By Monday morning, Bischoff had brought in Entenmann’s and Franz doughnuts to fill the empty Hostess racks. Short of successful mediation between Hostess and the labor union, the veteran grocery store manager anticipates that Wonder Bread, Nature’s Pride, Home Pride, Eddy’s and Grandma Emilie’s products will not be restocked.

“We have a lot of other breads, so there should not be a shortage,” Bischoff said.

While Teton Valley’s other grocery stores, Victor Valley Market and Barrels and Bins, do carry local 460 bread and other popular bakery products, neither was affected by the news of Hostess’ soggy situation.

On the contrary, if Hostess has, in fact, gotten burned by the labor union, there is a chance that many local gas stations will need to find new purveyors of snack cakes as well as bread products. On Tuesday in Driggs, the Basin Travel Stop had serious vacancies in the Hostess shelves with only chocolate and powdered doughnuts left.

“We sold the last two Twinkies Saturday, and the cupcakes went next,” said Carla Rorabaugh, a clerk at the BTS. “Then went the raspberry Zingers and the Ding Dongs. I hear Wayne is talking with ”Little Debbie.”
As the owner of the Phillips 66 and the Exxon stations in Driggs, Wayne Hartshorn expected Little Debbie to restock his shelves as early as Wednesday, but he was not sure where his bread products would come from in the future.

“Everybody is in a scramble,” Hartshorn said. “There has been a big push for buns, but we’re just going to have to see what happens. The Little Debbie guys didn’t know how they were going to deal with the increase in demand, and the bread companies don’t have the resources to focus on little stores like mine just yet. They’re dealing with the grocery stores right now. It may take a little bit, but I’m pretty well stocked right now.” 
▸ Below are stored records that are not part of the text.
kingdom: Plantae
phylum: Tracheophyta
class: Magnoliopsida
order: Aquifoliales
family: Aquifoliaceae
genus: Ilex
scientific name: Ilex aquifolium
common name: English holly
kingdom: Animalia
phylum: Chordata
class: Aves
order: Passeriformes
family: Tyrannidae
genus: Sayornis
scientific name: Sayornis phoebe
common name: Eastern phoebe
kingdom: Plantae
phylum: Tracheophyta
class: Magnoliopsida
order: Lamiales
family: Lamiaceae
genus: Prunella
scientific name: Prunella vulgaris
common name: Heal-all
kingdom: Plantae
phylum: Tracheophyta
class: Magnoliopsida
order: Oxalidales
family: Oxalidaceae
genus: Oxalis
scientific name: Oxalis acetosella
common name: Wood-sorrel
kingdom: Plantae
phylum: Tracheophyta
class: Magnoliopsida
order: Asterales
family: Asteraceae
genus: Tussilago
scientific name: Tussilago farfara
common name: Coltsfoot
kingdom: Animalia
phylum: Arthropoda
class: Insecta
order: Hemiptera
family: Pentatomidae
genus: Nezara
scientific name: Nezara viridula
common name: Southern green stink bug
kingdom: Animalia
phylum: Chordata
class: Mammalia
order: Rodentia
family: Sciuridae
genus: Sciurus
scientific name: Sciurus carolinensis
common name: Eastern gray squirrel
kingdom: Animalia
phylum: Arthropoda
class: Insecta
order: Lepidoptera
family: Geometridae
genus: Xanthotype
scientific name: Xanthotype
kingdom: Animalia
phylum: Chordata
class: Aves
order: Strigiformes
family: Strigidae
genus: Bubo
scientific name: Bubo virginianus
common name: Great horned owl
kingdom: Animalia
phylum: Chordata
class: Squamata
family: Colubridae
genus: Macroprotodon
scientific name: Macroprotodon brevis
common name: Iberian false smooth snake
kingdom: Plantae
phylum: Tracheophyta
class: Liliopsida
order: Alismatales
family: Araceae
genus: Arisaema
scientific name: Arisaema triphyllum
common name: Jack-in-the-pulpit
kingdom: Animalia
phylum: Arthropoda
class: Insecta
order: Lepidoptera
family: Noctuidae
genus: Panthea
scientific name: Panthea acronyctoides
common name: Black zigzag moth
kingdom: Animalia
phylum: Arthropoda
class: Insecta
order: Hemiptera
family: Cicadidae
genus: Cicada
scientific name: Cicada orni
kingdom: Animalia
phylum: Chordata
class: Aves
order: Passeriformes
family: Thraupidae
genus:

As the owner of one local bakery that may be appealing to a different demographic than Hostess, Martha Pendl was nostalgic about the potential elimination of snack cakes with an incredible shelf life.

“I wasn’t much into Twinkies, but walking down to the Circle K for some Ding Dongs was a Saturday tradition growing up,” Pendl said. “I’m sad my children won’t be able to share in that experience.”

With an estimated 18,000 jobs at stake if Hostess folds, Teton Valley is likely to see an impact beyond bread and cakes. One local woman’s father had more than 20 years with Hostess, and will relocate to Teton Valley if forced to take early retirement.

“My father is a sales supervisor in Flagstaff, Ariz. with only three years before he retired,” said Julie Hines. “He would be disappointed to have to take early retirement, but an even greater disappointment would be for him to see the nine younger guys that work under him lose their jobs.”

Teton Valley may be isolated from places where Hostess plants operated, but the effects from a closure of the corporate bakery will touch even the most remote parts of America.